After successfully captaining teams to the Davis Cup in 1991 and 1996, Noah had been out of tennis for many years and not involved in the sport in any active or high-profile manner. He was more caught up in his career as a pop singer.
But as that career tailed off, many viewed his return as captain in 2016, backed mainly by the old guard at the French Tennis Federation, as an opportunistic attempt to boost his image with hoped-for Davis Cup success.
In a sense he got lucky as France last year defeated Canada without Milos Raonic and Daniel Nestor and Czech Republic without Tomas Berdych before losing to Croatia in the World Group semifinals.
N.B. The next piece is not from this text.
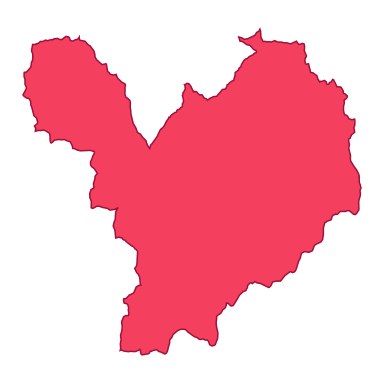 outline of Otuzco, La Libertad, Peru
{"feature_id": "86281439B7526528114387", "entity_name": "Otuzco", "entity_type": "district", "adm_level": 2, "iso_a3": "PER", "parent_name": "Peru", "parent_adm1": "La Libertad", "projection": "equal_earth", "projection_center": [-78.593, -7.861], "detail": "fine", "context": "isolated", "style": "filled", "palette": "rose", "viewbox_px": 384, "rotation_deg": 0, "n_neighbors": 0, "source": "geoboundaries", "source_scale": "gbopen_adm2", "svg_char_len": 5832}
<svg xmlns="http://www.w3.org/2000/svg" viewBox="0 0 384 384"><path d="M72.6,148.4L74.9,148.8L77.2,150.0L80.3,150.8L90.4,150.4L94.3,151.6L94.4,153.2L92.8,155.9L91.9,159.0L90.5,161.9L90.5,164.3L90.8,165.4L91.7,166.7L94.4,168.8L97.4,173.4L95.1,176.1L94.9,178.9L93.4,183.8L94.0,187.8L91.0,189.6L89.7,193.7L89.9,197.7L91.3,201.2L91.2,207.8L92.9,208.4L97.0,206.2L99.5,206.3L102.3,207.4L107.5,208.4L109.5,209.9L110.7,210.0L115.2,209.3L118.1,207.6L116.2,210.7L115.6,212.6L115.2,219.6L114.0,222.3L113.2,226.2L114.9,230.1L115.7,238.0L119.2,237.2L120.8,237.8L121.7,237.6L123.2,239.7L124.9,240.2L126.5,241.9L131.6,245.9L133.6,246.8L135.1,248.9L136.1,249.5L137.6,251.4L136.9,264.4L136.4,266.1L134.8,268.3L134.8,268.8L136.7,272.6L138.4,274.4L139.7,277.6L140.3,283.7L140.9,285.1L138.8,285.4L136.2,287.0L134.1,292.1L133.1,293.3L129.2,295.1L126.3,298.4L123.6,298.9L123.6,301.1L124.2,303.1L127.1,303.9L127.8,304.7L128.6,307.7L128.3,310.2L128.9,313.8L128.3,315.6L125.8,315.6L123.6,316.7L121.7,321.5L121.6,323.2L122.2,325.4L122.1,328.1L121.8,330.9L120.5,335.4L121.1,339.7L120.3,343.8L120.7,348.5L120.2,350.4L121.1,350.0L124.1,351.1L128.3,351.7L130.8,351.3L134.2,351.6L135.7,351.5L140.1,349.5L140.9,353.8L141.6,354.7L142.3,354.8L148.3,353.8L149.2,353.2L150.3,351.3L151.5,351.3L153.0,350.5L156.8,349.7L158.8,351.6L160.0,351.7L164.9,354.0L166.4,353.1L167.5,351.0L168.5,346.7L169.6,343.1L169.8,339.6L171.5,338.0L173.0,334.6L177.9,330.4L181.5,329.1L184.9,329.4L186.1,330.0L187.8,331.9L193.4,336.0L195.0,337.0L196.5,337.2L199.4,339.3L200.5,339.5L203.1,338.9L205.2,340.1L207.3,340.0L208.7,341.7L209.4,344.2L210.1,345.1L212.1,345.9L213.9,345.5L215.2,344.7L217.6,338.5L217.9,332.9L216.6,327.1L216.1,323.0L216.7,318.1L216.6,316.5L218.2,314.8L220.7,313.5L222.9,309.7L225.3,307.8L226.3,305.3L226.5,303.0L228.4,303.5L230.5,305.7L231.4,306.0L233.2,305.5L236.5,300.4L239.4,295.2L243.5,291.3L245.7,290.8L247.4,287.5L247.7,285.4L250.1,282.9L250.9,282.8L252.4,283.6L255.0,281.6L257.1,282.9L260.3,283.4L268.7,287.5L269.5,287.2L271.1,285.4L272.6,282.0L276.3,281.1L280.5,281.1L285.0,275.5L290.2,271.6L292.8,272.6L294.2,272.0L295.1,271.2L296.2,269.2L298.6,261.4L300.3,258.0L301.4,253.3L304.6,251.6L308.9,252.3L312.4,250.7L314.3,245.7L315.5,244.5L321.0,241.9L322.6,239.5L323.4,234.1L323.4,228.2L324.7,222.9L325.9,222.3L326.7,221.3L330.8,220.0L331.8,218.0L332.0,216.6L333.2,215.0L334.8,214.7L335.5,213.9L336.3,214.4L337.5,214.3L340.3,211.4L345.3,211.5L347.4,210.7L349.4,210.7L353.6,214.3L355.2,214.6L356.4,213.7L358.9,209.8L358.7,202.3L358.9,200.4L360.3,195.5L360.4,192.8L360.0,191.2L360.2,190.0L361.0,188.2L360.3,184.9L359.3,182.5L359.2,176.0L358.7,174.1L356.6,169.9L354.3,166.9L350.7,161.0L350.4,159.7L350.5,155.3L348.8,148.7L348.9,146.8L349.5,145.0L348.6,140.3L348.7,139.1L350.1,138.3L351.5,134.8L354.7,132.2L353.9,127.7L354.8,125.1L354.9,120.1L354.7,119.2L354.3,119.0L352.3,119.8L349.0,118.8L347.5,116.2L346.6,115.3L344.6,114.6L344.1,113.3L343.5,110.2L343.5,106.6L344.3,103.2L344.1,100.3L346.4,98.5L347.4,96.7L347.1,95.6L345.1,93.9L343.4,93.2L343.1,90.6L340.8,87.0L337.0,86.7L333.6,79.8L332.7,79.4L331.3,81.8L329.4,82.6L328.8,84.2L327.0,84.3L326.5,83.5L326.4,81.9L324.4,80.4L321.8,81.4L320.4,81.3L319.7,82.0L317.7,78.6L316.9,75.7L312.9,72.8L310.7,72.5L308.5,63.7L306.3,64.3L305.6,63.7L304.8,60.3L305.5,57.8L306.2,57.0L306.4,55.7L304.3,50.7L304.6,46.6L304.2,44.1L302.4,43.3L300.1,44.3L298.5,44.3L296.4,41.2L290.6,43.9L286.7,42.8L283.5,42.8L281.8,42.1L277.3,42.0L274.9,40.6L271.2,42.1L268.9,41.6L266.8,42.0L265.3,41.3L263.1,41.6L260.9,37.1L260.6,31.3L259.9,29.2L258.9,31.2L256.6,32.5L254.9,35.3L247.6,38.8L243.9,39.3L242.1,37.9L238.7,37.0L240.0,41.2L242.2,41.4L247.1,44.8L249.8,45.3L253.7,49.5L256.2,50.8L256.4,52.3L256.2,52.8L254.3,53.2L253.1,54.7L249.2,56.6L247.2,58.6L245.5,59.0L243.9,60.5L241.5,64.5L240.8,66.8L239.0,68.2L238.4,70.1L235.2,72.5L235.0,75.9L234.0,78.7L233.7,80.4L231.5,81.3L229.1,83.2L228.4,84.4L227.2,84.7L226.9,86.2L225.6,89.0L222.4,89.5L216.7,96.3L213.6,96.6L210.0,98.3L207.3,100.2L206.4,98.9L204.0,97.9L202.3,95.0L201.0,94.7L199.8,95.0L197.8,93.4L197.1,92.2L195.9,91.5L194.0,92.0L194.1,91.3L193.0,91.0L191.1,86.7L189.2,84.0L188.0,83.4L186.7,83.4L185.5,84.5L184.5,84.6L184.9,85.3L185.3,88.9L184.3,90.7L184.2,91.4L183.0,92.7L182.8,94.9L182.3,95.5L183.1,97.8L183.5,100.7L183.2,102.6L182.5,103.5L182.2,107.0L180.6,107.7L179.5,109.2L177.6,109.7L176.9,110.4L176.6,111.9L175.9,112.4L175.1,112.4L171.8,114.7L170.4,116.2L170.1,117.2L168.8,117.3L168.5,118.5L166.5,121.2L164.3,125.7L162.7,127.8L161.3,128.7L160.1,130.1L157.0,136.7L152.0,143.7L150.6,145.1L149.7,148.5L147.4,145.1L145.9,140.5L142.7,137.4L140.5,134.1L137.5,132.5L135.8,127.8L133.2,123.4L131.0,114.4L130.6,109.2L130.2,107.3L130.4,102.9L130.1,101.2L129.5,100.0L127.6,98.3L125.8,97.1L124.9,94.1L125.1,89.5L124.9,87.9L125.5,84.6L124.4,83.5L121.8,82.2L117.8,78.3L116.9,76.7L116.2,74.4L113.7,75.0L110.3,74.3L109.2,72.7L107.6,71.3L106.4,64.3L106.0,63.7L102.6,64.6L100.8,63.6L96.5,59.6L94.9,56.5L94.9,54.6L94.0,51.1L90.0,45.7L88.5,45.1L85.0,41.2L80.0,40.3L79.3,38.7L79.2,37.2L78.8,38.0L77.4,39.4L75.3,39.7L73.5,41.0L71.4,40.9L70.2,40.2L69.5,37.8L68.4,36.8L65.9,36.4L61.9,39.5L60.0,39.6L57.5,38.4L53.7,38.9L52.8,39.7L49.9,39.9L47.8,40.7L45.6,40.1L43.0,41.4L40.3,41.5L38.5,43.3L36.3,43.8L35.7,44.4L32.6,44.5L31.6,50.3L31.9,52.1L32.7,53.6L32.8,57.7L32.5,60.6L31.5,62.1L31.2,65.0L30.6,67.4L27.2,71.3L25.8,72.3L24.3,72.3L24.1,72.7L24.1,76.7L25.0,79.5L25.0,84.3L26.3,87.2L26.4,88.5L23.0,94.8L23.5,95.8L26.6,98.1L28.7,98.4L30.0,100.1L30.6,101.7L30.9,105.4L31.7,107.0L33.9,115.7L36.5,118.0L37.7,122.5L37.2,123.6L34.4,126.0L35.7,128.2L35.3,131.3L38.1,130.5L40.6,130.6L43.5,130.0L45.8,130.9L49.1,133.0L49.5,133.5L50.1,136.5L50.0,139.6L50.6,142.5L51.1,143.0L52.5,142.2L54.6,140.1L58.5,139.5L61.5,139.8L64.5,139.5L66.1,140.5L70.3,141.8L72.5,146.4L72.6,148.4Z" fill="#f43f5e" stroke="#9f1239" stroke-width="1.5"/></svg>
This year the French beat Japan without Kei Nishikoriin Tokyo, Britain without Andy Murray in Rouen and Serbia without Novak Djokovic in the semifinals in Lille to reach the championship round.
Noah is a larger than life character who has been voted the most popular personality in his country on 11 separate occasions. But he’s 25 years older than the two oldest players on the French team – 32-year-olds Tsonga and Simon.
At times during the ties it was obvious that the players weren’t interested in listening to him – although he was far from the wooden figurehead that Swedish great Bjorn Borg was as captain of Team Europe during Laver Cup in September. But there remained a certain detachment among his players.
According to L’Equipe, it’s been a difficult few years for Noah as his mother Marie-Claire, with whom he started the charity Les Enfants de la Terre, died in 2012. Then his father Zacharie, who unforgettably tumbled out of the stands to embrace him on the court right after he won Roland Garros, passed away in January. Last year his best friend Pascal Albuixech, from his days at the tennis academy in Nice where he first went upon arriving in France as a 12-year-old tennis prospect from Cameroon, also died.
Speaking after the victory on Sunday, Noah said about Pouille’s decisive win over Darcis, “this is when his career is really going to start.” He then added, “mine is probably over.”
Noah has been one of the most charismatic, beloved and respected players ever in tennis. It’s nice that he was able to have one last hurrah in the sport that has given him so much. But he has at times stolen the limelight and upstaged his players. Especially on a high note, it’s probably time for him to allow a new generation to take charge of the French team.
Every year a new class of young players takes three days of ATP University training to learn about life as a professional on tour.
Two weekends ago in London, 25 of them attended including five Canadians – Félix Auger-Aliassime, Steven Diez, Filip Peliwo, Brayden Schnur and Denis Shapovalov.
Here’s a description from the ATP website about what went on: “The weekend opened up with former World No. 2 and 1998 Nitto ATP Finals Champion Alex Corretja speaking to the group and offering advice based on his own journey. The players also listened and participated in presentations covering: Overview of the ATP, ATP Tournaments, Media Training, Nutrition, Player Relations, Social Media, Medical Services, ATP Communications, ATP Marketing, Rules and Officiating, Savings and Investments, Security, Communicated Threats, Anti-Corruption and Anti-Doping.”
There was an ATP IQ test at the end of all the sessions and the highest mark went to…Filip Peliwo.
Bbc just called to say I was PROBABLY going to be named sports personality of the year but I would have to agree to an interview and a major photo shoot. I said probably is no good and took a pass. Thanks anyway!
— Andy Murray (@andy_murray) November 24, 2017
This was Andy Murray’s tweet last Friday – a sarcastic take-off of President Donald Trump’s tweet about not being interested in being Time Magazine’s ‘Person of the Year.’
There are lots of reasons for liking the droll Scotsman– and this is just another one.